«Sappiate coniugare competenza e compassione»

«Cristiani attivi, ottimisti, sereni, concreti e profondamente umani». Presa così la frase sembra lo spot un po’ «alato» del bravo uomo di Chiesa. Invece sono gli aggettivi che scandivano la vita di uno dei cuori più grandi della Chiesa del Novecento, un professionista della misericordia per tutti, don Carlo Gnocchi. Il Papa ne cita la definizione davanti ai circa 4.500 membri della Fondazione che porta il nome del Beato, assiepati in Aula Paolo VI, che ascoltano Francesco – così simile al loro fondatore nei sentimenti verso gli ultimi – tratteggiare l’esperienza di questo «inquieto cercatore di Dio» e «coraggioso cercatore dell’uomo».

Il tenente buon samaritano

Coraggioso dall’alba dei suoi giorni visto che la dedizione di Don Carlo verso le miserie del suo tempo si accende subito, da giovane sacerdote, quando si occupa – «in modo eroico», sottolinea il Papa – di bambini, giovani, scartati di ogni tipo. Una «carità instancabile» che raggiunge il culmine nell’inferno di ghiaccio della ritirata militare italiana in Russia, dove feriti e moribondi trovano conforto nell’abbraccio e nelle cure di quel tenente cappellano dal viso affilato. Un buon samaritano che, al rientro dal fronte, crea nel ’49 la Fondazione che ancora oggi, rimarca Francesco, ne imita «l’atteggiamento» e ne diffonde «lo spirito»:

Non stancatevi di servire gli ultimi sulla frontiera difficile dell’infermità e della disabilità: insieme alle terapie e alle tecniche più avanzate per il corpo, offrite a quanti si rivolgono con fiducia alle vostre strutture le medicine dell’anima, cioè la consolazione e la tenerezza di Dio.

L’importanza di com-patire

Il Papa considera poi il lavoro svolto dalle strutture del Don Gnocchi. Sappiate coniugare, è il suo invito, «competenza e compassione», cioè la preparazione più aggiornata a quel valore che, afferma, fa andare «controcorrente rispetto alla cultura dominante: nel vostro caso, quando dedicate tempo e risorse alla vita fragile, anche se a qualcuno può sembrare inutile o addirittura indegna di essere vissuta».

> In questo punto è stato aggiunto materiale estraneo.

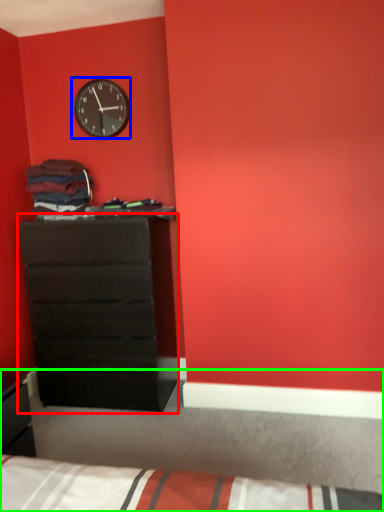
Question: Considering the real-world distances, which object is farthest from chest of drawers (highlighted by a red box)? wall clock (highlighted by a blue box) or bed (highlighted by a green box)?

Choices:
 (A) wall clock
 (B) bed

Answer: (B)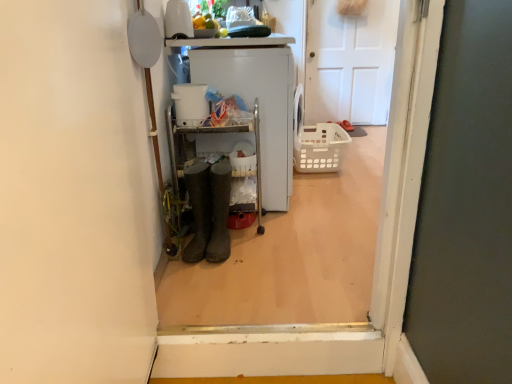
Locate an element on the screen. Image resolution: width=512 pixels, height=384 pixels. brown rubber boots at center, which appears as the 2th footwear when viewed from the left is located at coordinates (219, 212).

The width and height of the screenshot is (512, 384). What do you see at coordinates (350, 62) in the screenshot?
I see `white matte door at center` at bounding box center [350, 62].

Identify the location of translucent plastic basket at center. Image resolution: width=512 pixels, height=384 pixels. (320, 148).

Measure the distance between point (202, 252) and camera.

A distance of 1.85 meters exists between point (202, 252) and camera.

The width and height of the screenshot is (512, 384). I want to click on brown rubber boots at center, arranged as the 1th footwear when viewed from the right, so click(219, 212).

Identify the location of appliance that appears on the left of white matte door at center. The image size is (512, 384). point(259,105).

From the image's perspective, which object appears higher, white plastic washing machine at center or white matte door at center?

white matte door at center, from the image's perspective.

In the scene shown: Is translucent plastic basket at center located within brown rubber boots at center, which appears as the 2th footwear when viewed from the left?

No, translucent plastic basket at center is not inside brown rubber boots at center, which appears as the 2th footwear when viewed from the left.

Which point is more distant from viewer, (226, 191) or (346, 135)?

The point (346, 135) is more distant.

Is brown rubber boots at center, arranged as the 1th footwear when viewed from the right, at the right side of translucent plastic basket at center?

No, brown rubber boots at center, arranged as the 1th footwear when viewed from the right, is not to the right of translucent plastic basket at center.

How distant is brown rubber boots at center, arranged as the 1th footwear when viewed from the right, from translucent plastic basket at center?

They are 1.33 meters apart.

Is translucent plastic basket at center looking in the opposite direction of brown leather boots at center, the 2th footwear when ordered from right to left?

No, brown leather boots at center, the 2th footwear when ordered from right to left, is not at the back of translucent plastic basket at center.

Does translucent plastic basket at center appear on the right side of brown leather boots at center, the 2th footwear when ordered from right to left?

Yes.

Consider the image. Which is in front, translucent plastic basket at center or brown leather boots at center, the 2th footwear when ordered from right to left?

Positioned in front is brown leather boots at center, the 2th footwear when ordered from right to left.

Considering the relative sizes of translucent plastic basket at center and brown leather boots at center, arranged as the first footwear when viewed from the left, in the image provided, is translucent plastic basket at center shorter than brown leather boots at center, arranged as the first footwear when viewed from the left,?

Indeed, translucent plastic basket at center has a lesser height compared to brown leather boots at center, arranged as the first footwear when viewed from the left.

Is white matte door at center taller or shorter than brown leather boots at center, arranged as the first footwear when viewed from the left?

Considering their sizes, white matte door at center has more height than brown leather boots at center, arranged as the first footwear when viewed from the left.

From the image's perspective, between white matte door at center and brown leather boots at center, the 2th footwear when ordered from right to left, who is located below?

brown leather boots at center, the 2th footwear when ordered from right to left.

From a real-world perspective, relative to brown leather boots at center, arranged as the first footwear when viewed from the left, is white matte door at center vertically above or below?

Clearly, from a real-world perspective, white matte door at center is above brown leather boots at center, arranged as the first footwear when viewed from the left.

Considering the sizes of objects white matte door at center and brown leather boots at center, arranged as the first footwear when viewed from the left, in the image provided, who is thinner, white matte door at center or brown leather boots at center, arranged as the first footwear when viewed from the left,?

white matte door at center.

Considering the positions of objects brown rubber boots at center, arranged as the 1th footwear when viewed from the right, and white matte door at center in the image provided, who is more to the left, brown rubber boots at center, arranged as the 1th footwear when viewed from the right, or white matte door at center?

brown rubber boots at center, arranged as the 1th footwear when viewed from the right.

From the picture: Is brown rubber boots at center, which appears as the 2th footwear when viewed from the left, thinner than white matte door at center?

No, brown rubber boots at center, which appears as the 2th footwear when viewed from the left, is not thinner than white matte door at center.

Who is taller, brown rubber boots at center, which appears as the 2th footwear when viewed from the left, or white matte door at center?

With more height is white matte door at center.

Between point (221, 163) and point (345, 85), which one is positioned in front?

Positioned in front is point (221, 163).

Identify the location of basket that is on the left side of white matte door at center. The width and height of the screenshot is (512, 384). (320, 148).

From the image's perspective, is white matte door at center located above or below translucent plastic basket at center?

white matte door at center is situated higher than translucent plastic basket at center in the image.

Looking at their sizes, would you say white matte door at center is wider or thinner than translucent plastic basket at center?

white matte door at center is thinner than translucent plastic basket at center.

Consider the image. Which object is more forward, white matte door at center or translucent plastic basket at center?

Positioned in front is translucent plastic basket at center.

Is point (227, 232) farther from viewer compared to point (268, 60)?

That is False.

Which object is wider, brown rubber boots at center, arranged as the 1th footwear when viewed from the right, or white plastic washing machine at center?

Wider between the two is white plastic washing machine at center.

The height and width of the screenshot is (384, 512). What are the coordinates of `appliance behind the brown rubber boots at center, arranged as the 1th footwear when viewed from the right` in the screenshot? It's located at pyautogui.click(x=259, y=105).

Is white plastic washing machine at center inside brown rubber boots at center, which appears as the 2th footwear when viewed from the left?

No, white plastic washing machine at center is located outside of brown rubber boots at center, which appears as the 2th footwear when viewed from the left.

Locate an element on the screen. This screenshot has height=384, width=512. door above the white plastic washing machine at center (from the image's perspective) is located at coordinates (350, 62).

This screenshot has width=512, height=384. In order to click on basket lying behind the brown rubber boots at center, arranged as the 1th footwear when viewed from the right in this screenshot , I will do `click(320, 148)`.

Estimate the real-world distances between objects in this image. Which object is further from white plastic washing machine at center, white matte door at center or translucent plastic basket at center?

white matte door at center is further to white plastic washing machine at center.

Considering their positions, is translucent plastic basket at center positioned closer to brown rubber boots at center, which appears as the 2th footwear when viewed from the left, than white plastic washing machine at center?

The object closer to brown rubber boots at center, which appears as the 2th footwear when viewed from the left, is white plastic washing machine at center.

Which object lies nearer to the anchor point translucent plastic basket at center, brown leather boots at center, arranged as the first footwear when viewed from the left, or brown rubber boots at center, arranged as the 1th footwear when viewed from the right?

The object closer to translucent plastic basket at center is brown rubber boots at center, arranged as the 1th footwear when viewed from the right.

When comparing their distances from brown rubber boots at center, arranged as the 1th footwear when viewed from the right, does translucent plastic basket at center or matte rubber boots at center seem closer?

matte rubber boots at center.

From the image, which object appears to be farther from white matte door at center, white plastic washing machine at center or translucent plastic basket at center?

white plastic washing machine at center is further to white matte door at center.

Which object lies nearer to the anchor point brown rubber boots at center, which appears as the 2th footwear when viewed from the left, brown leather boots at center, the 2th footwear when ordered from right to left, or translucent plastic basket at center?

brown leather boots at center, the 2th footwear when ordered from right to left, is closer to brown rubber boots at center, which appears as the 2th footwear when viewed from the left.

Based on their spatial positions, is brown leather boots at center, arranged as the first footwear when viewed from the left, or matte rubber boots at center closer to brown rubber boots at center, which appears as the 2th footwear when viewed from the left?

The object closer to brown rubber boots at center, which appears as the 2th footwear when viewed from the left, is brown leather boots at center, arranged as the first footwear when viewed from the left.

Considering their positions, is brown rubber boots at center, which appears as the 2th footwear when viewed from the left, positioned further to white matte door at center than brown leather boots at center, the 2th footwear when ordered from right to left?

brown leather boots at center, the 2th footwear when ordered from right to left.

Locate an element on the screen. This screenshot has width=512, height=384. footwear located between brown rubber boots at center, arranged as the 1th footwear when viewed from the right, and translucent plastic basket at center in the depth direction is located at coordinates (199, 210).

The width and height of the screenshot is (512, 384). Identify the location of footwear between brown rubber boots at center, which appears as the 2th footwear when viewed from the left, and white matte door at center in the front-back direction. (199, 210).

The height and width of the screenshot is (384, 512). Identify the location of appliance between brown leather boots at center, the 2th footwear when ordered from right to left, and translucent plastic basket at center from front to back. (259, 105).

Locate an element on the screen. The height and width of the screenshot is (384, 512). appliance positioned between matte rubber boots at center and white matte door at center from near to far is located at coordinates (259, 105).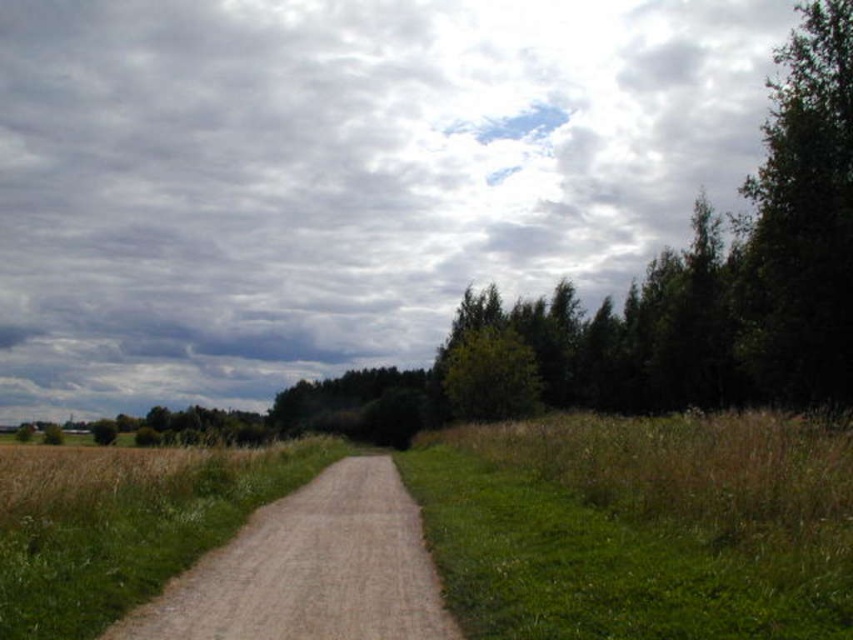
Question: Can you confirm if green grassy at right is wider than green leafy tree at right?

Choices:
 (A) no
 (B) yes

Answer: (A)

Question: Which object is the farthest from the dusty gravel path at center?

Choices:
 (A) green grassy at right
 (B) green leafy tree at right

Answer: (B)

Question: Can you confirm if dusty gravel path at center is smaller than green leafy tree at right?

Choices:
 (A) yes
 (B) no

Answer: (A)

Question: Which is nearer to the dusty gravel path at center?

Choices:
 (A) green grassy at right
 (B) green leafy tree at right

Answer: (A)

Question: Can you confirm if dusty gravel path at center is positioned to the right of green leafy tree at right?

Choices:
 (A) yes
 (B) no

Answer: (B)

Question: Which of the following is the farthest from the observer?

Choices:
 (A) dusty gravel path at center
 (B) green grassy at right
 (C) green leafy tree at right

Answer: (C)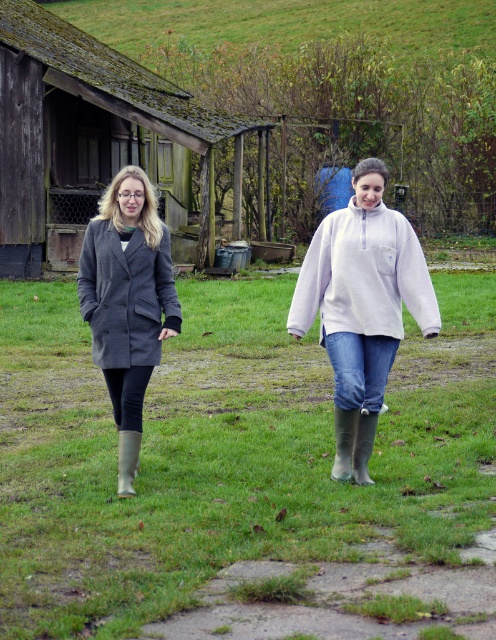
Question: Is green matte grass at center wider than wooden hut at left?

Choices:
 (A) no
 (B) yes

Answer: (B)

Question: Which of the following is the farthest from the observer?

Choices:
 (A) rubber/matte boot at lower center
 (B) fuzzy white sweatshirt at center

Answer: (A)

Question: Does wooden hut at left appear on the right side of gray woolen coat at left?

Choices:
 (A) yes
 (B) no

Answer: (B)

Question: Which of the following is the closest to the observer?

Choices:
 (A) (190, 100)
 (B) (348, 413)
 (C) (125, 440)

Answer: (C)

Question: Is fuzzy white sweater at center positioned behind fuzzy white sweatshirt at center?

Choices:
 (A) no
 (B) yes

Answer: (A)

Question: Among these points, which one is nearest to the camera?

Choices:
 (A) (168, 308)
 (B) (146, 317)
 (C) (330, 234)
 (D) (354, 440)

Answer: (B)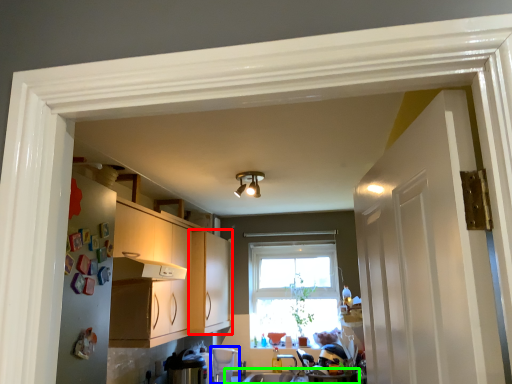
Question: Which object is positioned farthest from cabinetry (highlighted by a red box)? Select from appliance (highlighted by a blue box) and counter top (highlighted by a green box).

Choices:
 (A) appliance
 (B) counter top

Answer: (B)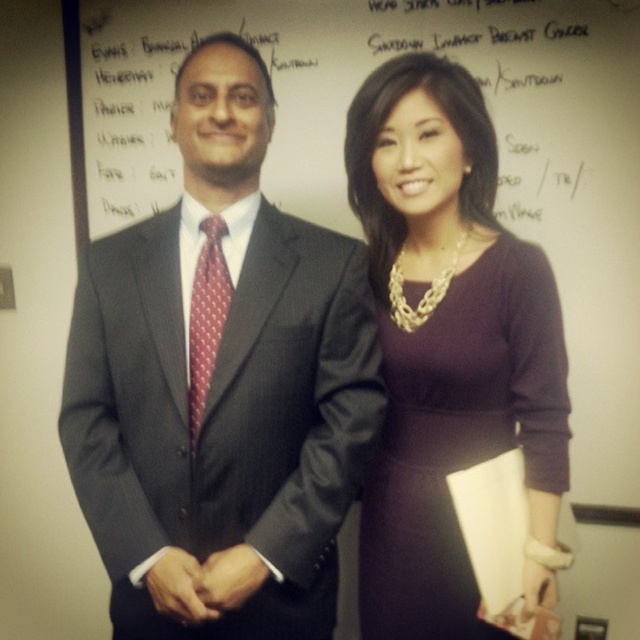
You are standing in front of the whiteboard and need to locate the dark gray suit at center. Where exactly should you look?

You should look at point 0.603 on the horizontal axis and 0.345 on the vertical axis to find the dark gray suit at center.

You are standing in front of the two people in the image. Where is the whiteboard at upper center located relative to you?

The whiteboard at upper center is located at point (342, 140) relative to you.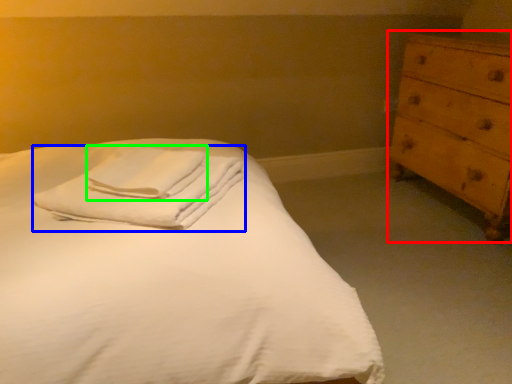
Question: Which object is positioned farthest from chest of drawers (highlighted by a red box)? Select from material (highlighted by a blue box) and bath towel (highlighted by a green box).

Choices:
 (A) material
 (B) bath towel

Answer: (B)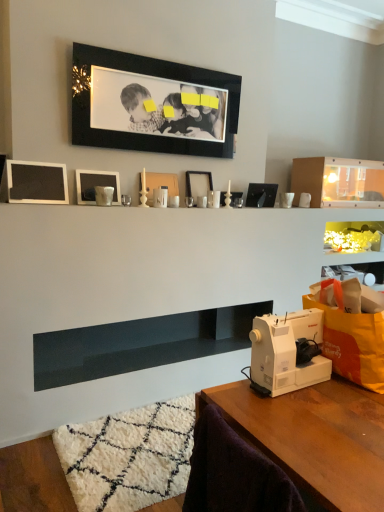
Question: Is matte black picture frame at center, positioned as the 2th picture frame in right-to-left order, inside or outside of white plastic sewing machine at lower right?

Choices:
 (A) outside
 (B) inside

Answer: (A)

Question: Is point (193, 201) closer or farther from the camera than point (306, 329)?

Choices:
 (A) closer
 (B) farther

Answer: (B)

Question: Based on their relative distances, which object is farther from the matte white picture frame at center, which appears as the 4th picture frame when viewed from the right?

Choices:
 (A) white plastic sewing machine at lower right
 (B) black matte picture frame at upper center, arranged as the fourth picture frame when viewed from the left
 (C) smooth dark blue shelf at center, the 2th shelf viewed from the top
 (D) matte silver frame at upper center, placed as the second picture frame when sorted from left to right
 (E) transparent plastic shelf at upper center, the 2th shelf viewed from the left

Answer: (E)

Question: Estimate the real-world distances between objects in this image. Which object is farther from the matte white picture frame at center, which appears as the 4th picture frame when viewed from the right?

Choices:
 (A) matte silver frame at upper center, placed as the second picture frame when sorted from left to right
 (B) white plastic sewing machine at lower right
 (C) matte black frame at left, which is the 6th picture frame in right-to-left order
 (D) wooden table at lower right
 (E) matte black picture frame at center, which is the 1th picture frame from right to left

Answer: (D)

La sofferenza dei fratelli chiede di essere condivisa, chiede atteggiamenti e iniziative di compassione. Si tratta di «soffrire con», compatire come Gesù che per amore dell’uomo si è fatto Egli stesso uomo per poter condividere fino in fondo, in modo molto reale, in carne e sangue, come ci viene dimostrato nella sua Passione. Una società che non è capace di accogliere, tutelare e dare speranza ai sofferenti, è una società che ha perso la pietà e, che ha perso il senso di umanità.

Solidali oltre che efficienti

E giacché, ricorda Francesco, l’annuncio del Vangelo «è più credibile grazie all’amore concreto con cui i discepoli di Gesù testimoniano la fede in Lui», ciò che più conta, conclude, è continuare a promuovere quel «buon modello» della Fondazione Don Gnocchi sia in Italia che nel mondo.

In un contesto sociale che favorisce l’efficienza rispetto alla solidarietà, le vostre strutture sono invece case di speranza, il cui scopo è la protezione, la valorizzazione e il vero bene degli ammalati, dei portatori di handicap, degli anziani.